Records contained in a dataset:

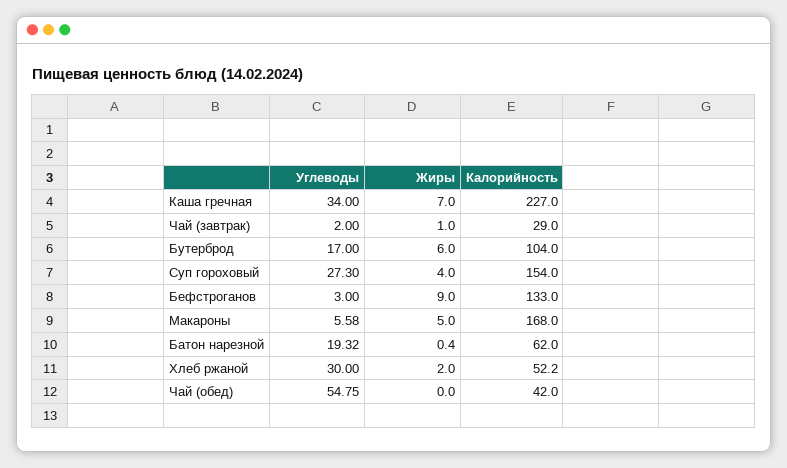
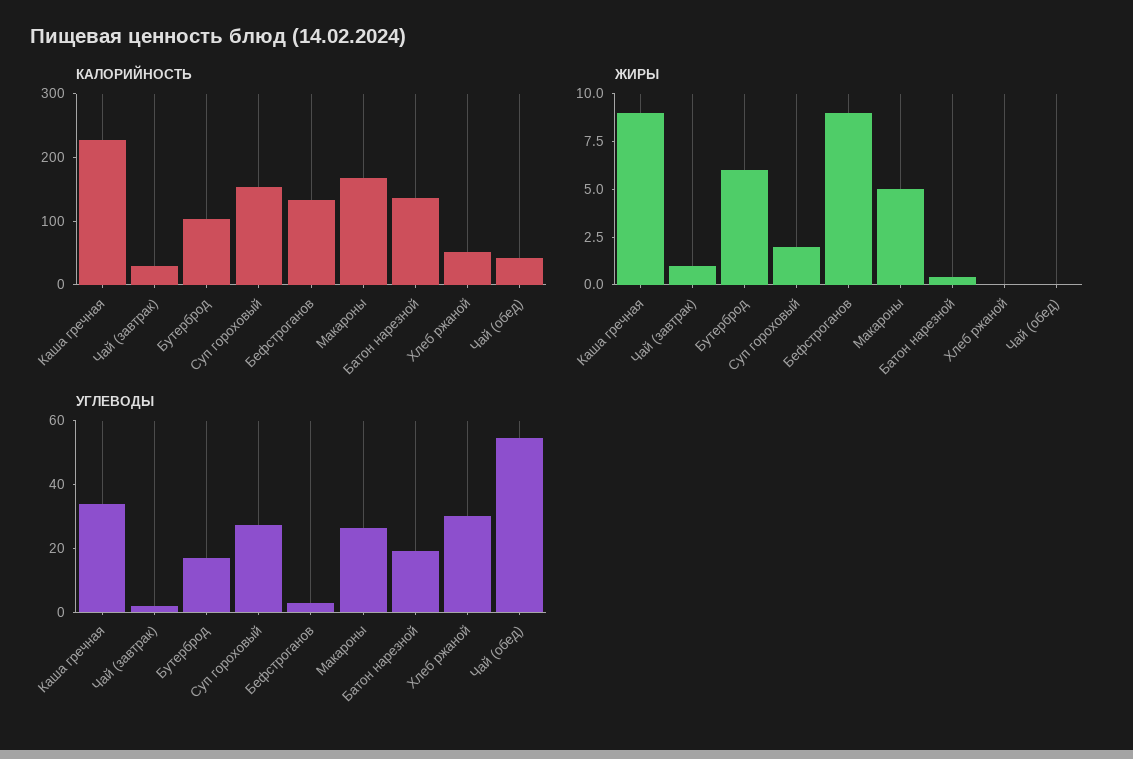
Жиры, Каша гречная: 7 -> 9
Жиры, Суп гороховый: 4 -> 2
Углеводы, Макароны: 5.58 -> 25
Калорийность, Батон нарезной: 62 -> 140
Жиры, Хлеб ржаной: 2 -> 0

* * *

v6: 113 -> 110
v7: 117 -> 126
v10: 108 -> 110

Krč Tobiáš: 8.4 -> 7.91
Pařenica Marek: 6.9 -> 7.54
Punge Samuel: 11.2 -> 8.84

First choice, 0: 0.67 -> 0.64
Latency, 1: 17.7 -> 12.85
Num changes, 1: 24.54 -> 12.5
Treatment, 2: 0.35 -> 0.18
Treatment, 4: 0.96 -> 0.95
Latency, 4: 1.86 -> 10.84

The problem. Give back exactly the lines above, from the line containing "v6: 113 -> 110" through the line containing "Latency, 4: 1.86 -> 10.84", with both end lines and nothing more.

Task answer.
v6: 113 -> 110
v7: 117 -> 126
v10: 108 -> 110

Krč Tobiáš: 8.4 -> 7.91
Pařenica Marek: 6.9 -> 7.54
Punge Samuel: 11.2 -> 8.84

First choice, 0: 0.67 -> 0.64
Latency, 1: 17.7 -> 12.85
Num changes, 1: 24.54 -> 12.5
Treatment, 2: 0.35 -> 0.18
Treatment, 4: 0.96 -> 0.95
Latency, 4: 1.86 -> 10.84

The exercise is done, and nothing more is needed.